My Great Uncle was a drafted medic into the Navy, serving in the Pacific.  He was awarded a medal for performance on Okinawa--he talked about friends disintegrating next to him.  He also saw Nagasaki first hand after the surrender.  During my early years, he was the War Hero, the celebrated War Hero.  As a 'war skeptic' after college--a history major who amongst other things, discovered and wrote a paper on Ernst Junger, I had breakfast with him after graduation at his home.  While I would see him at a few more funerals before his own reward, this would be our last time together.

I told him that I had no plans to enlist, that, with all due respect, I don't really believe in any of the wars.

What followed was a blessing.  He told me how awful his time was, if how much he hated the Japs.  How when the government contacted him for a free trip to Okinawa in 1995 for a reunion of sorts, he passed--he told me after the war he cut off all contact.

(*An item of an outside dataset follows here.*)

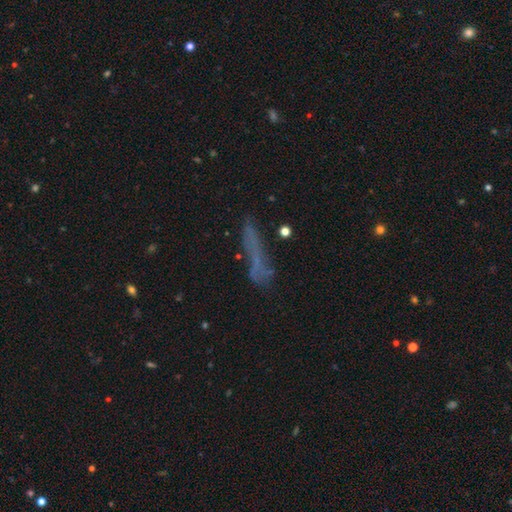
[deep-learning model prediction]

I wonder if it was because Nagasaki was the most Catholic of Japanese cities, but he told me when he arrived in Nagasaki, and saw what he had been apart of--his voice shook, conjuring the memories, and the chap was Alpha, he couldn't put it together.  A Japanese officer surrendered his sword to him (which he eventually just gave away, perhaps as he lacked sons of his own.)  My father and uncle, their entire lives, had never seen this side of him; he was always just the war hero.  And there I was.   I cannot ever go back.

He told me he'd have rather died in an invasion.  Nagasaki was that bad.

The man prayed before every meal.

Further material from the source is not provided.